[Start of Attachment]

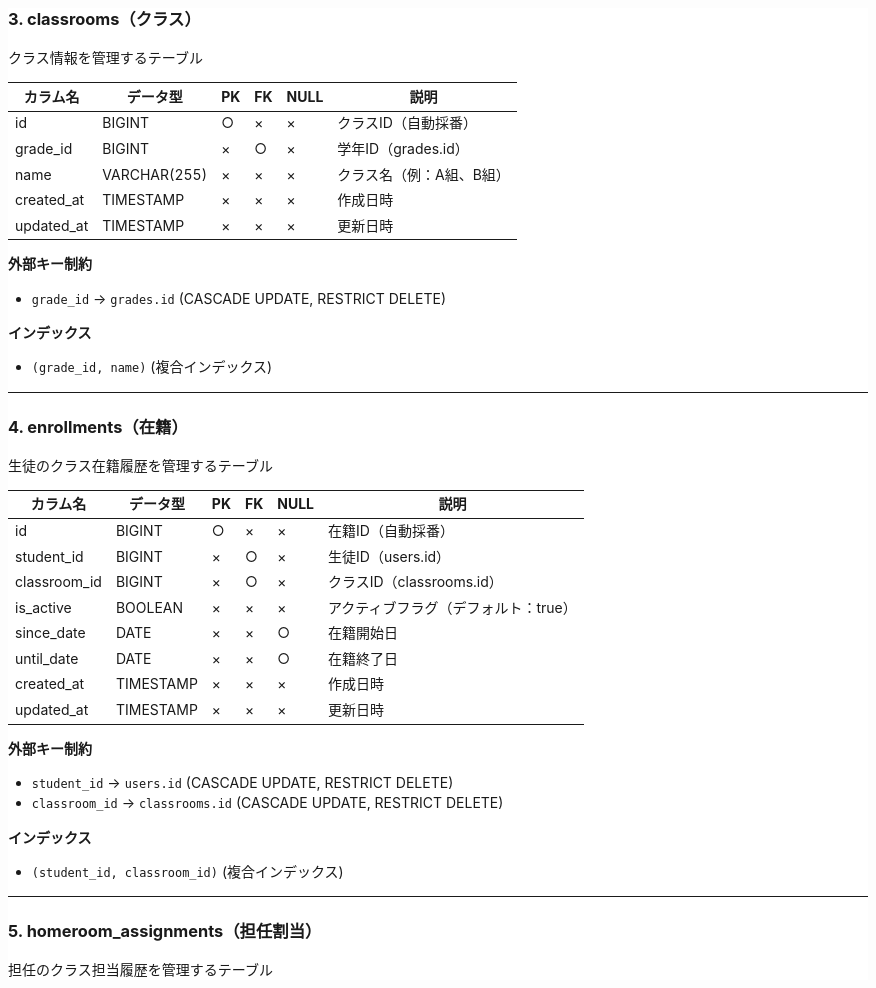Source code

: 
### 3. classrooms（クラス）
クラス情報を管理するテーブル

| カラム名 | データ型 | PK | FK | NULL | 説明 |
|---------|---------|----|----|----- |------|
| id | BIGINT | ○ | × | × | クラスID（自動採番） |
| grade_id | BIGINT | × | ○ | × | 学年ID（grades.id） |
| name | VARCHAR(255) | × | × | × | クラス名（例：A組、B組） |
| created_at | TIMESTAMP | × | × | × | 作成日時 |
| updated_at | TIMESTAMP | × | × | × | 更新日時 |

**外部キー制約**
- `grade_id` → `grades.id` (CASCADE UPDATE, RESTRICT DELETE)

**インデックス**
- `(grade_id, name)` (複合インデックス)

---

### 4. enrollments（在籍）
生徒のクラス在籍履歴を管理するテーブル

| カラム名 | データ型 | PK | FK | NULL | 説明 |
|---------|---------|----|----|----- |------|
| id | BIGINT | ○ | × | × | 在籍ID（自動採番） |
| student_id | BIGINT | × | ○ | × | 生徒ID（users.id） |
| classroom_id | BIGINT | × | ○ | × | クラスID（classrooms.id） |
| is_active | BOOLEAN | × | × | × | アクティブフラグ（デフォルト：true） |
| since_date | DATE | × | × | ○ | 在籍開始日 |
| until_date | DATE | × | × | ○ | 在籍終了日 |
| created_at | TIMESTAMP | × | × | × | 作成日時 |
| updated_at | TIMESTAMP | × | × | × | 更新日時 |

**外部キー制約**
- `student_id` → `users.id` (CASCADE UPDATE, RESTRICT DELETE)
- `classroom_id` → `classrooms.id` (CASCADE UPDATE, RESTRICT DELETE)

**インデックス**
- `(student_id, classroom_id)` (複合インデックス)

---

### 5. homeroom_assignments（担任割当）
担任のクラス担当履歴を管理するテーブル

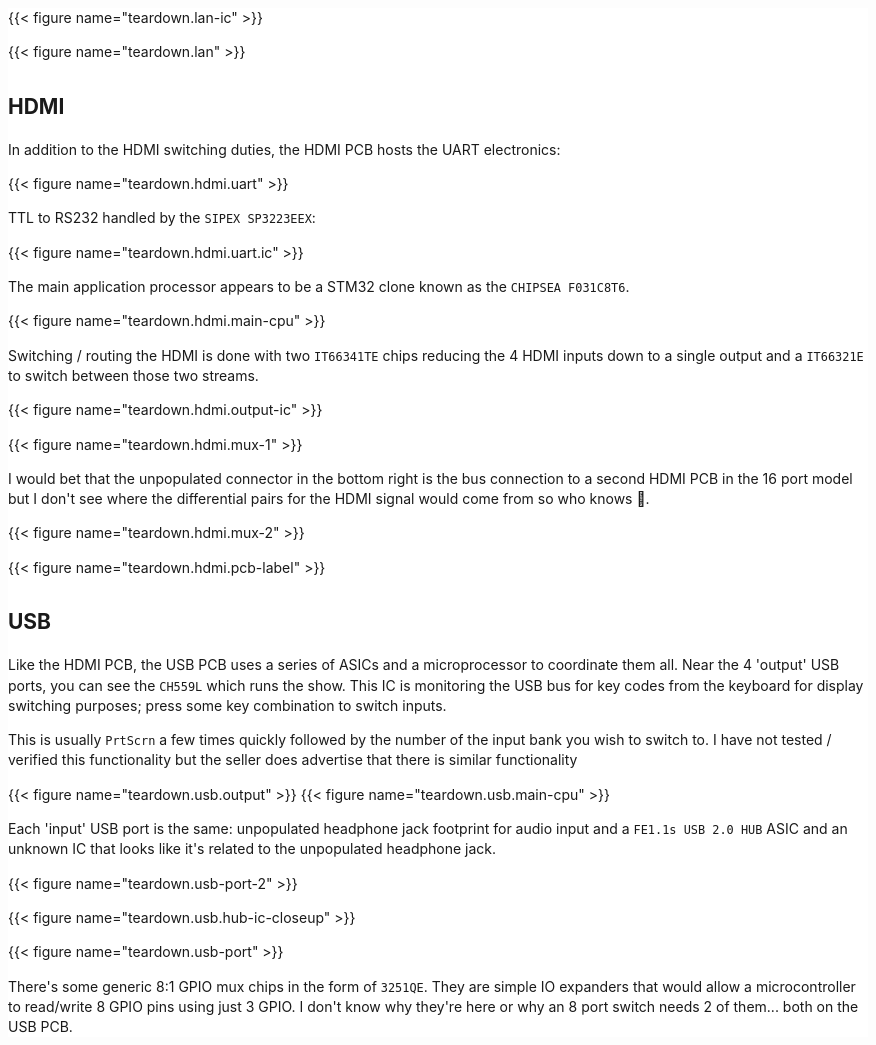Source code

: {{< figure name="teardown.lan-ic" >}}

{{< figure name="teardown.lan" >}}

## HDMI

In addition to the HDMI switching duties, the HDMI PCB hosts the UART electronics:

{{< figure name="teardown.hdmi.uart" >}}

TTL to RS232 handled by the `SIPEX SP3223EEX`:

{{< figure name="teardown.hdmi.uart.ic" >}}

The main application processor appears to be a STM32 clone known as the `CHIPSEA F031C8T6`.

{{< figure name="teardown.hdmi.main-cpu" >}}

Switching / routing the HDMI is done with two `IT66341TE` chips reducing the 4 HDMI inputs down to a single output and a `IT66321E` to switch between those two streams.

{{< figure name="teardown.hdmi.output-ic" >}}

{{< figure name="teardown.hdmi.mux-1" >}}

I would bet that the unpopulated connector in the bottom right is the bus connection to a second HDMI PCB in the 16 port model but I don't see where the differential pairs for the HDMI signal would come from so who knows 🤷.

{{< figure name="teardown.hdmi.mux-2" >}}

{{< figure name="teardown.hdmi.pcb-label" >}}

## USB

Like the HDMI PCB, the USB PCB uses a series of ASICs and a microprocessor to coordinate them all.
Near the 4 'output' USB ports, you can see the `CH559L` which runs the show. This IC is monitoring the USB bus for key codes from the keyboard for display switching purposes; press some key combination to switch inputs.

This is usually `PrtScrn` a few times quickly followed by the number of the input bank you wish to switch to.
I have not tested / verified this functionality but the seller does advertise that there is similar functionality

{{< figure name="teardown.usb.output" >}}
{{< figure name="teardown.usb.main-cpu" >}}

Each 'input' USB port is the same: unpopulated headphone jack footprint for audio input and a `FE1.1s USB 2.0 HUB` ASIC and an unknown IC that looks like it's related to the unpopulated headphone jack.

{{< figure name="teardown.usb-port-2" >}}

{{< figure name="teardown.usb.hub-ic-closeup" >}}

{{< figure name="teardown.usb-port" >}}

There's some generic 8:1 GPIO mux chips in the form of `3251QE`.
They are simple IO expanders that would allow a microcontroller to read/write 8 GPIO pins using just 3 GPIO.
I don't know why they're here or why an 8 port switch needs 2 of them... both on the USB PCB.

[End of Attachment]

ASSIGNED TASK ▸ The records above should be written out exactly, and the images dropped.

ANSWER TO THIS TASK ▸
Source code

: 
### 3. classrooms（クラス）
クラス情報を管理するテーブル

| カラム名 | データ型 | PK | FK | NULL | 説明 |
|---------|---------|----|----|----- |------|
| id | BIGINT | ○ | × | × | クラスID（自動採番） |
| grade_id | BIGINT | × | ○ | × | 学年ID（grades.id） |
| name | VARCHAR(255) | × | × | × | クラス名（例：A組、B組） |
| created_at | TIMESTAMP | × | × | × | 作成日時 |
| updated_at | TIMESTAMP | × | × | × | 更新日時 |

**外部キー制約**
- `grade_id` → `grades.id` (CASCADE UPDATE, RESTRICT DELETE)

**インデックス**
- `(grade_id, name)` (複合インデックス)

---

### 4. enrollments（在籍）
生徒のクラス在籍履歴を管理するテーブル

| カラム名 | データ型 | PK | FK | NULL | 説明 |
|---------|---------|----|----|----- |------|
| id | BIGINT | ○ | × | × | 在籍ID（自動採番） |
| student_id | BIGINT | × | ○ | × | 生徒ID（users.id） |
| classroom_id | BIGINT | × | ○ | × | クラスID（classrooms.id） |
| is_active | BOOLEAN | × | × | × | アクティブフラグ（デフォルト：true） |
| since_date | DATE | × | × | ○ | 在籍開始日 |
| until_date | DATE | × | × | ○ | 在籍終了日 |
| created_at | TIMESTAMP | × | × | × | 作成日時 |
| updated_at | TIMESTAMP | × | × | × | 更新日時 |

**外部キー制約**
- `student_id` → `users.id` (CASCADE UPDATE, RESTRICT DELETE)
- `classroom_id` → `classrooms.id` (CASCADE UPDATE, RESTRICT DELETE)

**インデックス**
- `(student_id, classroom_id)` (複合インデックス)

---

### 5. homeroom_assignments（担任割当）
担任のクラス担当履歴を管理するテーブル

Source code

: {{< figure name="teardown.lan-ic" >}}

{{< figure name="teardown.lan" >}}

## HDMI

In addition to the HDMI switching duties, the HDMI PCB hosts the UART electronics:

{{< figure name="teardown.hdmi.uart" >}}

TTL to RS232 handled by the `SIPEX SP3223EEX`:

{{< figure name="teardown.hdmi.uart.ic" >}}

The main application processor appears to be a STM32 clone known as the `CHIPSEA F031C8T6`.

{{< figure name="teardown.hdmi.main-cpu" >}}

Switching / routing the HDMI is done with two `IT66341TE` chips reducing the 4 HDMI inputs down to a single output and a `IT66321E` to switch between those two streams.

{{< figure name="teardown.hdmi.output-ic" >}}

{{< figure name="teardown.hdmi.mux-1" >}}

I would bet that the unpopulated connector in the bottom right is the bus connection to a second HDMI PCB in the 16 port model but I don't see where the differential pairs for the HDMI signal would come from so who knows 🤷.

{{< figure name="teardown.hdmi.mux-2" >}}

{{< figure name="teardown.hdmi.pcb-label" >}}

## USB

Like the HDMI PCB, the USB PCB uses a series of ASICs and a microprocessor to coordinate them all.
Near the 4 'output' USB ports, you can see the `CH559L` which runs the show. This IC is monitoring the USB bus for key codes from the keyboard for display switching purposes; press some key combination to switch inputs.

This is usually `PrtScrn` a few times quickly followed by the number of the input bank you wish to switch to.
I have not tested / verified this functionality but the seller does advertise that there is similar functionality

{{< figure name="teardown.usb.output" >}}
{{< figure name="teardown.usb.main-cpu" >}}

Each 'input' USB port is the same: unpopulated headphone jack footprint for audio input and a `FE1.1s USB 2.0 HUB` ASIC and an unknown IC that looks like it's related to the unpopulated headphone jack.

{{< figure name="teardown.usb-port-2" >}}

{{< figure name="teardown.usb.hub-ic-closeup" >}}

{{< figure name="teardown.usb-port" >}}

There's some generic 8:1 GPIO mux chips in the form of `3251QE`.
They are simple IO expanders that would allow a microcontroller to read/write 8 GPIO pins using just 3 GPIO.
I don't know why they're here or why an 8 port switch needs 2 of them... both on the USB PCB.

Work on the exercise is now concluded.